» **WHAT THE TASK ASKS**
With all images omitted, write out the records word for word.

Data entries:
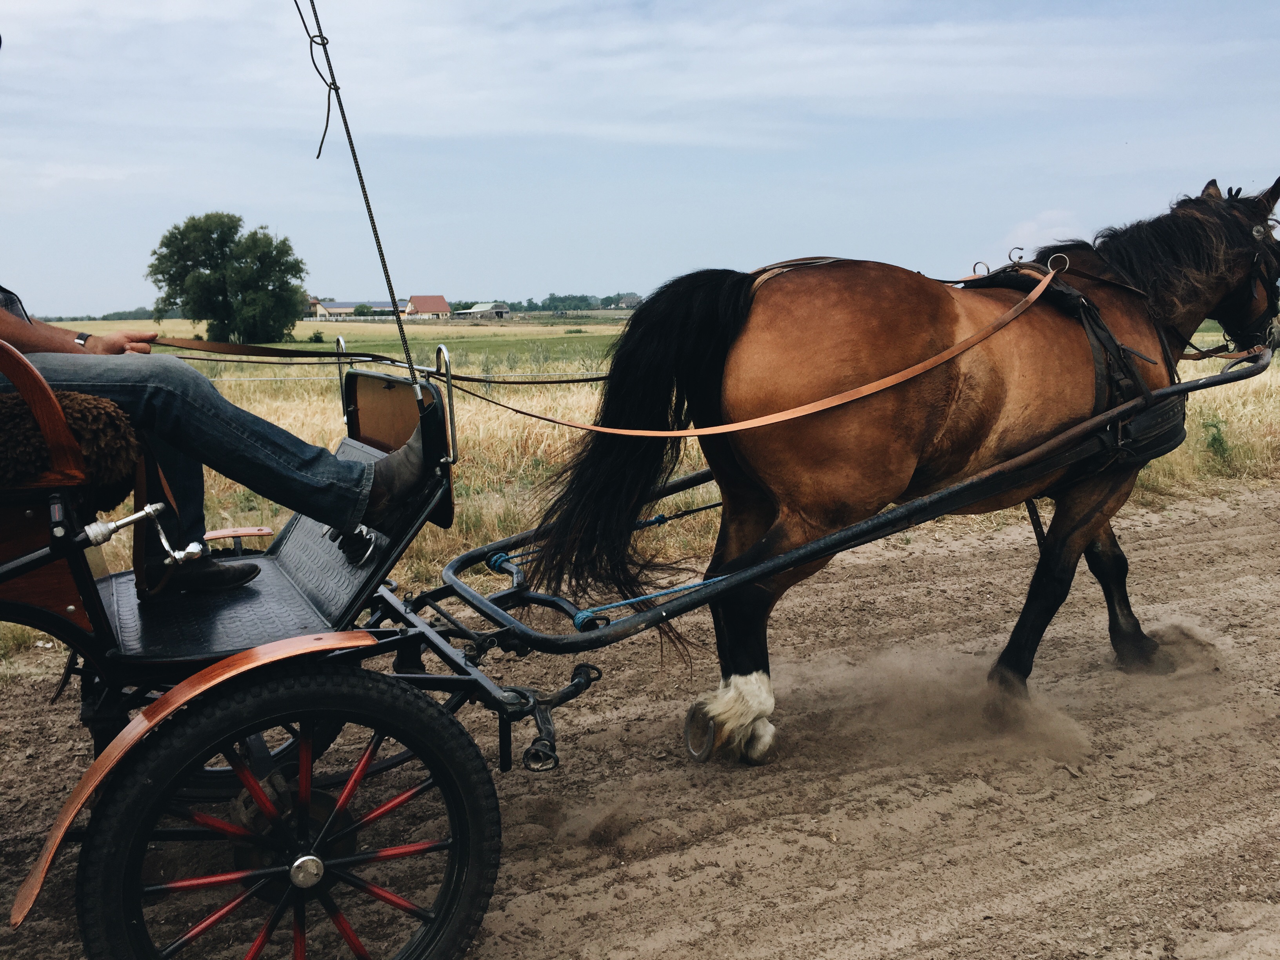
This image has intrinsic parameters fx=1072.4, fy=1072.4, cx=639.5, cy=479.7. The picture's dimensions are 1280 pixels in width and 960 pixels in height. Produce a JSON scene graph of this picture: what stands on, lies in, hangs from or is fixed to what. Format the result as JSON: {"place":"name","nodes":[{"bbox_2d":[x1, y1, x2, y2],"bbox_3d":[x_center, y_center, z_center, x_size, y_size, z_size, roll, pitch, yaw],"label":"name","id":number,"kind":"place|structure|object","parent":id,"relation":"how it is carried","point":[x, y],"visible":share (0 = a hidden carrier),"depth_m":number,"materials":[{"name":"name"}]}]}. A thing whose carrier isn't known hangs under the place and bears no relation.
{"place":"outdoors","nodes":[
{"label":"outdoors","id":0,"kind":"place"},
{"bbox_2d":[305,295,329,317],"label":"house","id":1,"kind":"structure","parent":0,"point":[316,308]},
{"bbox_2d":[303,298,397,318],"label":"farm building","id":2,"kind":"structure","parent":0,"point":[345,308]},
{"bbox_2d":[402,294,450,319],"label":"farmhouse","id":3,"kind":"structure","parent":0,"point":[430,305],"materials":[{"name":"red"}]},
{"bbox_2d":[457,301,510,318],"label":"barn","id":4,"kind":"structure","parent":0,"point":[475,310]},
{"bbox_2d":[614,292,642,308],"label":"house","id":5,"kind":"structure","parent":0,"point":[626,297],"materials":[{"name":"grey"}]},
{"bbox_2d":[0,476,1279,959],"label":"dirt road","id":6,"kind":"structure","parent":0,"point":[868,579],"materials":[{"name":"brown soil"}]},
{"bbox_2d":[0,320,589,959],"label":"carriage","id":7,"kind":"object","parent":6,"relation":"on","point":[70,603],"visible":0.83,"depth_m":2.38,"materials":[{"name":"wood"}]},
{"bbox_2d":[0,389,141,505],"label":"seat cushion","id":8,"kind":"object","parent":7,"relation":"on","point":[83,418],"visible":0.79,"depth_m":2.24,"materials":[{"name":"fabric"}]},
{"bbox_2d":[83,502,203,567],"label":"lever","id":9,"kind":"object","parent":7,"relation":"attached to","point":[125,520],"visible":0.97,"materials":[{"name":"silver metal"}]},
{"bbox_2d":[0,290,443,591],"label":"person","id":10,"kind":"object","parent":7,"relation":"on","point":[4,324],"visible":0.59,"depth_m":2.52},
{"bbox_2d":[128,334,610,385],"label":"reins","id":11,"kind":"object","parent":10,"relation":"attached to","point":[586,380],"visible":0.82,"depth_m":3.63,"materials":[{"name":"brown leather"}]},
{"bbox_2d":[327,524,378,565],"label":"shoe","id":12,"kind":"object","parent":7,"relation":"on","point":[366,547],"visible":0.71,"depth_m":2.73,"materials":[{"name":"black"}]},
{"bbox_2d":[298,0,420,393],"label":"whip","id":13,"kind":"object","parent":7,"relation":"attached to","point":[364,192],"visible":0.97,"depth_m":2.77,"materials":[{"name":"black"}]},
{"bbox_2d":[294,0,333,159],"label":"rope","id":14,"kind":"object","parent":13,"relation":"attached to","point":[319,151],"visible":0.97,"depth_m":3.19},
{"bbox_2d":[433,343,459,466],"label":"grab rail","id":15,"kind":"object","parent":7,"relation":"attached to","point":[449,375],"visible":0.74,"depth_m":2.86,"materials":[{"name":"silver metal"}]},
{"bbox_2d":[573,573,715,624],"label":"blue rope","id":16,"kind":"object","parent":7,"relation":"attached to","point":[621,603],"visible":0.67,"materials":[{"name":"blue fabric"}]},
{"bbox_2d":[526,168,1279,768],"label":"horse","id":17,"kind":"object","parent":6,"relation":"on","point":[913,410],"visible":0.96,"depth_m":3.60},
{"bbox_2d":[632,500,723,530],"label":"blue rope","id":18,"kind":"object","parent":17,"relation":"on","point":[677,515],"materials":[{"name":"blue fabric"}]},
{"bbox_2d":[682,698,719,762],"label":"hoof","id":19,"kind":"object","parent":17,"relation":"attached to","point":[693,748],"visible":0.72,"depth_m":3.59,"materials":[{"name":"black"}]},
{"bbox_2d":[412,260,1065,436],"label":"leather strap","id":20,"kind":"object","parent":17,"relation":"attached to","point":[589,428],"visible":0.98,"depth_m":3.77,"materials":[{"name":"brown leather"}]},
{"bbox_2d":[967,256,1189,473],"bbox_3d":[1.597,-0.431,4.186,1.169,0.844,0.859,-6,11,-30],"label":"harness","id":21,"kind":"object","parent":17,"relation":"on","point":[1167,437],"visible":0.51,"depth_m":3.92,"materials":[{"name":"black leather"}]},
{"bbox_2d":[1214,193,1279,349],"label":"bridle","id":22,"kind":"object","parent":17,"relation":"on","point":[1254,235],"visible":0.59,"depth_m":4.56,"materials":[{"name":"black leather"}]},
{"bbox_2d":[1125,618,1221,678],"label":"dust cloud","id":23,"kind":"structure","parent":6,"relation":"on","point":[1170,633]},
{"bbox_2d":[0,0,1279,318],"label":"sky","id":24,"kind":"structure","parent":0,"point":[544,275],"materials":[{"name":"blue"}]},
{"bbox_2d":[2,314,1279,664],"label":"grass field","id":25,"kind":"structure","parent":0,"point":[1239,415],"materials":[{"name":"gold"}]},
{"bbox_2d":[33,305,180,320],"label":"tree line","id":26,"kind":"object","parent":25,"relation":"on","point":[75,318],"visible":0.32,"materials":[{"name":"green plant"}]},
{"bbox_2d":[147,213,309,343],"label":"tree","id":27,"kind":"object","parent":25,"relation":"on","point":[221,235],"visible":0.99,"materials":[{"name":"green plant"}]},
{"bbox_2d":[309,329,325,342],"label":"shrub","id":28,"kind":"object","parent":25,"relation":"on","point":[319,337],"visible":0.94,"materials":[{"name":"green plant"}]},
{"bbox_2d":[508,292,645,313],"label":"tree line","id":29,"kind":"object","parent":25,"relation":"on","point":[550,299],"visible":0.58,"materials":[{"name":"green plant"}]},
{"bbox_2d":[1198,413,1235,463],"bbox_3d":[5.234,-0.353,9.728,0.427,0.515,0.431,-6,11,-30],"label":"weed","id":30,"kind":"object","parent":25,"relation":"on","point":[1215,439],"visible":0.85,"depth_m":9.70,"materials":[{"name":"green plant"}]},
{"bbox_2d":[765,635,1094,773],"label":"dust cloud","id":31,"kind":"structure","parent":0,"point":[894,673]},
{"bbox_2d":[997,207,1087,253],"label":"cloud","id":32,"kind":"structure","parent":0,"point":[1053,216],"materials":[{"name":"white"}]}
]}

» **FINISHED EXERCISE**
This image has intrinsic parameters fx=1072.4, fy=1072.4, cx=639.5, cy=479.7. The picture's dimensions are 1280 pixels in width and 960 pixels in height. Produce a JSON scene graph of this picture: what stands on, lies in, hangs from or is fixed to what. Format the result as JSON: {"place":"name","nodes":[{"bbox_2d":[x1, y1, x2, y2],"bbox_3d":[x_center, y_center, z_center, x_size, y_size, z_size, roll, pitch, yaw],"label":"name","id":number,"kind":"place|structure|object","parent":id,"relation":"how it is carried","point":[x, y],"visible":share (0 = a hidden carrier),"depth_m":number,"materials":[{"name":"name"}]}]}. A thing whose carrier isn't known hangs under the place and bears no relation.
{"place":"outdoors","nodes":[
{"label":"outdoors","id":0,"kind":"place"},
{"bbox_2d":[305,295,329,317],"label":"house","id":1,"kind":"structure","parent":0,"point":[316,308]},
{"bbox_2d":[303,298,397,318],"label":"farm building","id":2,"kind":"structure","parent":0,"point":[345,308]},
{"bbox_2d":[402,294,450,319],"label":"farmhouse","id":3,"kind":"structure","parent":0,"point":[430,305],"materials":[{"name":"red"}]},
{"bbox_2d":[457,301,510,318],"label":"barn","id":4,"kind":"structure","parent":0,"point":[475,310]},
{"bbox_2d":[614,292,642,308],"label":"house","id":5,"kind":"structure","parent":0,"point":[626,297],"materials":[{"name":"grey"}]},
{"bbox_2d":[0,476,1279,959],"label":"dirt road","id":6,"kind":"structure","parent":0,"point":[868,579],"materials":[{"name":"brown soil"}]},
{"bbox_2d":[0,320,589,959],"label":"carriage","id":7,"kind":"object","parent":6,"relation":"on","point":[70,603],"visible":0.83,"depth_m":2.38,"materials":[{"name":"wood"}]},
{"bbox_2d":[0,389,141,505],"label":"seat cushion","id":8,"kind":"object","parent":7,"relation":"on","point":[83,418],"visible":0.79,"depth_m":2.24,"materials":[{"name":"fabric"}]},
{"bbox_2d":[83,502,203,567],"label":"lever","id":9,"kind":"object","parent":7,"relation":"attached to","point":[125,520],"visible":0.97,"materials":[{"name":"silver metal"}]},
{"bbox_2d":[0,290,443,591],"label":"person","id":10,"kind":"object","parent":7,"relation":"on","point":[4,324],"visible":0.59,"depth_m":2.52},
{"bbox_2d":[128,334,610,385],"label":"reins","id":11,"kind":"object","parent":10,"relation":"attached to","point":[586,380],"visible":0.82,"depth_m":3.63,"materials":[{"name":"brown leather"}]},
{"bbox_2d":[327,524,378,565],"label":"shoe","id":12,"kind":"object","parent":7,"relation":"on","point":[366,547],"visible":0.71,"depth_m":2.73,"materials":[{"name":"black"}]},
{"bbox_2d":[298,0,420,393],"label":"whip","id":13,"kind":"object","parent":7,"relation":"attached to","point":[364,192],"visible":0.97,"depth_m":2.77,"materials":[{"name":"black"}]},
{"bbox_2d":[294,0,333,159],"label":"rope","id":14,"kind":"object","parent":13,"relation":"attached to","point":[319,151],"visible":0.97,"depth_m":3.19},
{"bbox_2d":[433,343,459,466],"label":"grab rail","id":15,"kind":"object","parent":7,"relation":"attached to","point":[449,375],"visible":0.74,"depth_m":2.86,"materials":[{"name":"silver metal"}]},
{"bbox_2d":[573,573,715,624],"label":"blue rope","id":16,"kind":"object","parent":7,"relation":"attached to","point":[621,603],"visible":0.67,"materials":[{"name":"blue fabric"}]},
{"bbox_2d":[526,168,1279,768],"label":"horse","id":17,"kind":"object","parent":6,"relation":"on","point":[913,410],"visible":0.96,"depth_m":3.60},
{"bbox_2d":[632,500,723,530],"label":"blue rope","id":18,"kind":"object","parent":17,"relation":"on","point":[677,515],"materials":[{"name":"blue fabric"}]},
{"bbox_2d":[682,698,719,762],"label":"hoof","id":19,"kind":"object","parent":17,"relation":"attached to","point":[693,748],"visible":0.72,"depth_m":3.59,"materials":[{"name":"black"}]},
{"bbox_2d":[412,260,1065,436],"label":"leather strap","id":20,"kind":"object","parent":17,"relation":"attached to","point":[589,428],"visible":0.98,"depth_m":3.77,"materials":[{"name":"brown leather"}]},
{"bbox_2d":[967,256,1189,473],"bbox_3d":[1.597,-0.431,4.186,1.169,0.844,0.859,-6,11,-30],"label":"harness","id":21,"kind":"object","parent":17,"relation":"on","point":[1167,437],"visible":0.51,"depth_m":3.92,"materials":[{"name":"black leather"}]},
{"bbox_2d":[1214,193,1279,349],"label":"bridle","id":22,"kind":"object","parent":17,"relation":"on","point":[1254,235],"visible":0.59,"depth_m":4.56,"materials":[{"name":"black leather"}]},
{"bbox_2d":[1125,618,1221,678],"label":"dust cloud","id":23,"kind":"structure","parent":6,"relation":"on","point":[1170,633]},
{"bbox_2d":[0,0,1279,318],"label":"sky","id":24,"kind":"structure","parent":0,"point":[544,275],"materials":[{"name":"blue"}]},
{"bbox_2d":[2,314,1279,664],"label":"grass field","id":25,"kind":"structure","parent":0,"point":[1239,415],"materials":[{"name":"gold"}]},
{"bbox_2d":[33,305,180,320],"label":"tree line","id":26,"kind":"object","parent":25,"relation":"on","point":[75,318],"visible":0.32,"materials":[{"name":"green plant"}]},
{"bbox_2d":[147,213,309,343],"label":"tree","id":27,"kind":"object","parent":25,"relation":"on","point":[221,235],"visible":0.99,"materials":[{"name":"green plant"}]},
{"bbox_2d":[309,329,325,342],"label":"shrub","id":28,"kind":"object","parent":25,"relation":"on","point":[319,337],"visible":0.94,"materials":[{"name":"green plant"}]},
{"bbox_2d":[508,292,645,313],"label":"tree line","id":29,"kind":"object","parent":25,"relation":"on","point":[550,299],"visible":0.58,"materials":[{"name":"green plant"}]},
{"bbox_2d":[1198,413,1235,463],"bbox_3d":[5.234,-0.353,9.728,0.427,0.515,0.431,-6,11,-30],"label":"weed","id":30,"kind":"object","parent":25,"relation":"on","point":[1215,439],"visible":0.85,"depth_m":9.70,"materials":[{"name":"green plant"}]},
{"bbox_2d":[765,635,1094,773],"label":"dust cloud","id":31,"kind":"structure","parent":0,"point":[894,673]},
{"bbox_2d":[997,207,1087,253],"label":"cloud","id":32,"kind":"structure","parent":0,"point":[1053,216],"materials":[{"name":"white"}]}
]}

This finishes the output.